* Requirement *
Your task is to find every line of the data that holds the string "This" and copy it.

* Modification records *

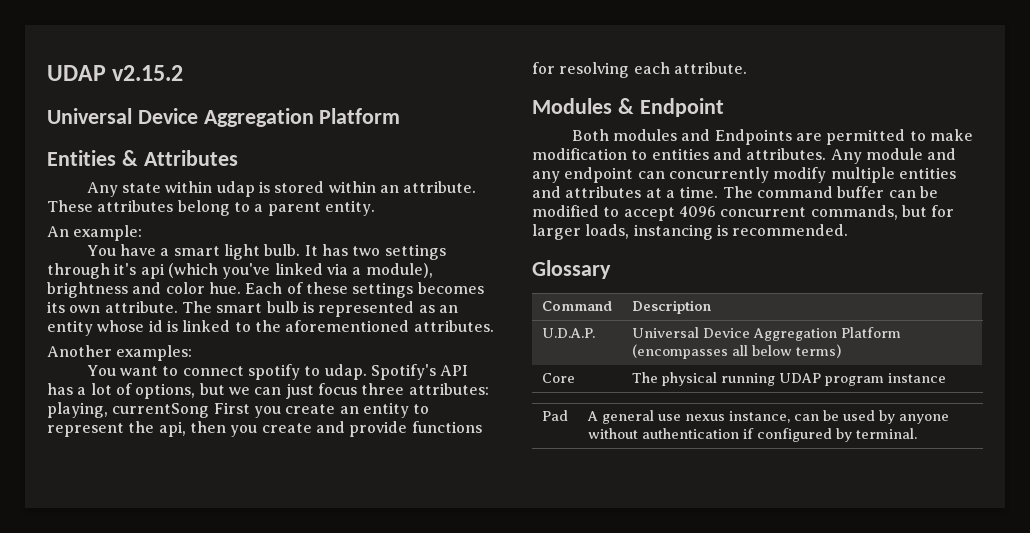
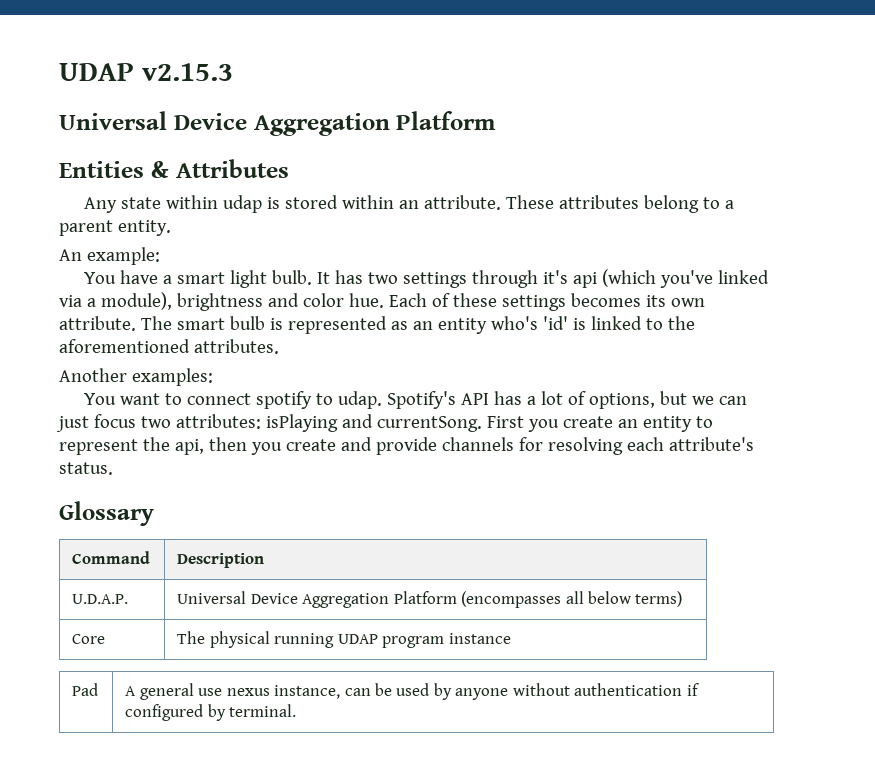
[47,65,184,81] UDAP v2.15.2 -> [59,63,233,81] UDAP v2.15.3
[97,320,163,332] whose id -> [490,316,568,330] who's 'id'
[361,383,489,395] [47,402,210,418] three attributes: playing, currentSong -> [140,414,482,432] two attributes: isPlaying and currentSong.
[411,421,482,433] functions -> [441,437,514,451] channels
[673,62,747,74] [532,98,724,117] [571,129,973,145] [532,148,957,164] [532,167,956,183] [532,186,938,198] [532,205,955,221] [532,224,849,240] attribute. // Modules & Endpoint // Both modules and Endpoints are permitted to make modification to entities and attributes. Any module and any endpoint can concurrently modify multiple entities and attributes at a time. The command buffer can be modified to accept 4096 concurrent commands, but for larger loads, instancing is recommended. -> [668,437,754,451] [59,462,113,475] attribute's status.

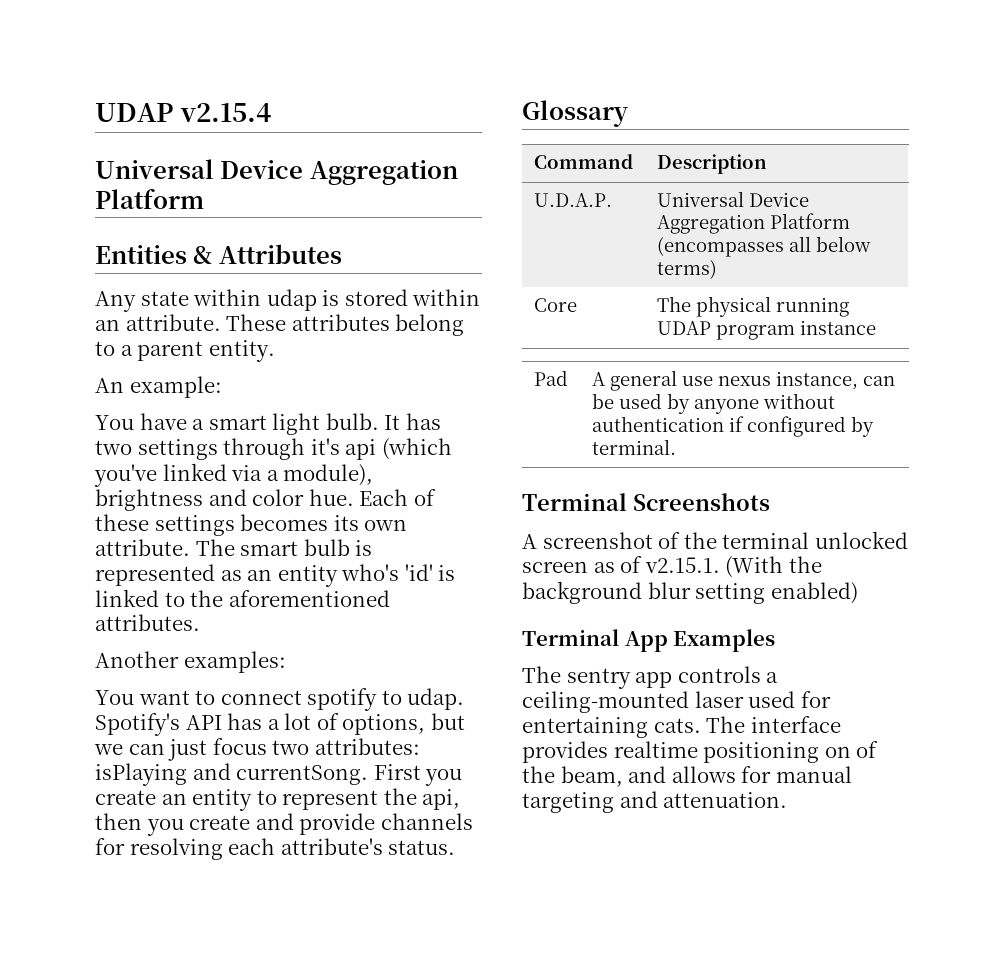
[59,63,233,81] UDAP v2.15.3 -> [95,103,272,122] UDAP v2.15.4
(297, 710) none -> [522,493,770,511] [522,531,908,549] [522,556,822,578] [522,581,858,604] [522,629,776,652] [522,666,779,689] [522,691,831,713] [522,716,841,738] [522,741,879,763] [522,766,852,787] [522,791,788,813] // Terminal Screenshots // A screenshot of the terminal unlocked screen as of v2.15.1. (With the background blur setting enabled) // Terminal App Examples // The sentry app controls a ceiling-mounted laser used for entertaining cats. The interface provides realtime positioning on of the beam, and allows for manual targeting and attenuation.

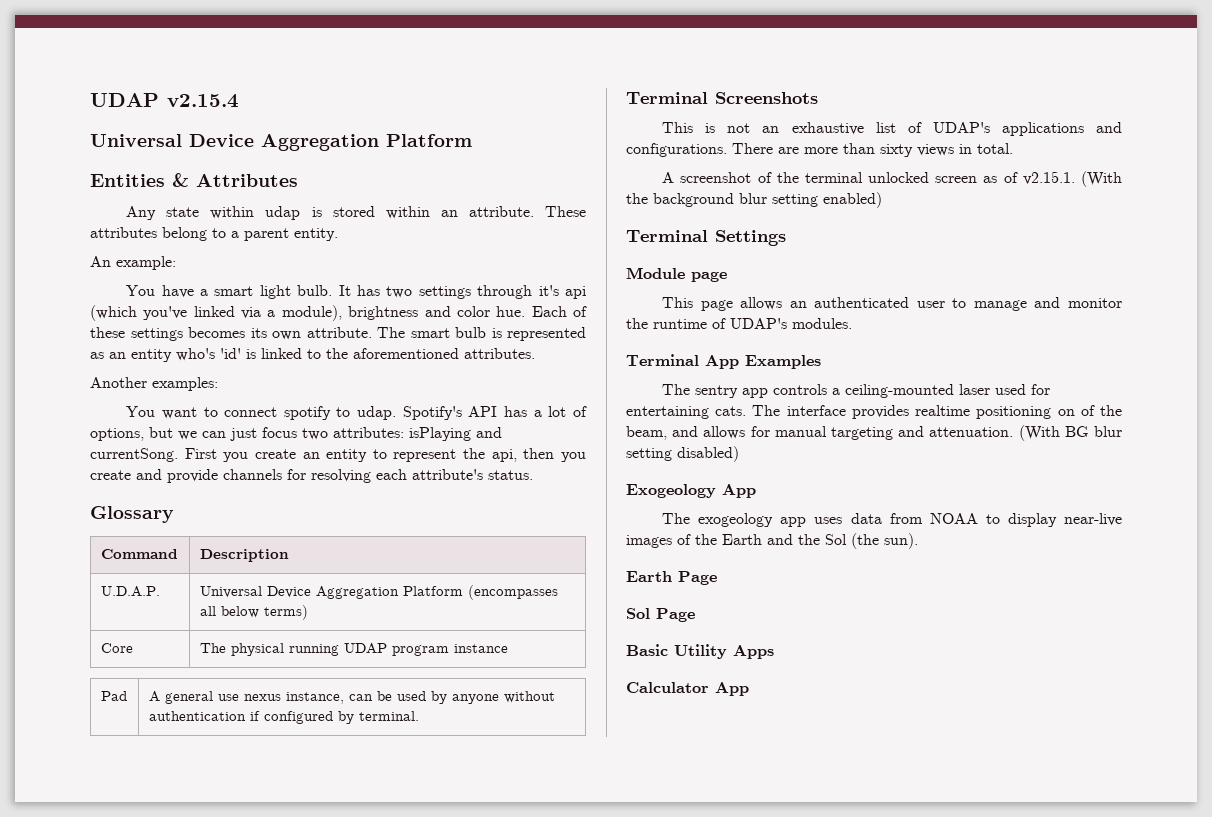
(770, 502) none -> [662,122,1122,136] [626,143,1013,157] // This is not an exhaustive list of UDAP's applications and configurations. There are more than sixty views in total.
(858, 593) none -> [626,230,786,246] [626,267,727,282] [662,297,1122,311] [626,318,852,329] // Terminal Settings // Module page // This page allows an authenticated user to manage and monitor the runtime of UDAP's modules.
(788, 800) none -> [1018,425,1122,441] [626,446,739,462] [626,484,756,498] [662,513,1122,527] [626,533,918,549] [626,571,717,585] [626,608,695,622] [626,644,774,659] [626,682,749,696] (With BG blur setting disabled) // Exogeology App // The exogeology app uses data from NOAA to display near-live images of the Earth and the Sol (the sun). // Earth Page // Sol Page // Basic Utility Apps // Calculator App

* Written solution *
(770, 502) none -> [662,122,1122,136] [626,143,1013,157] // This is not an exhaustive list of UDAP's applications and configurations. There are more than sixty views in total.
(858, 593) none -> [626,230,786,246] [626,267,727,282] [662,297,1122,311] [626,318,852,329] // Terminal Settings // Module page // This page allows an authenticated user to manage and monitor the runtime of UDAP's modules.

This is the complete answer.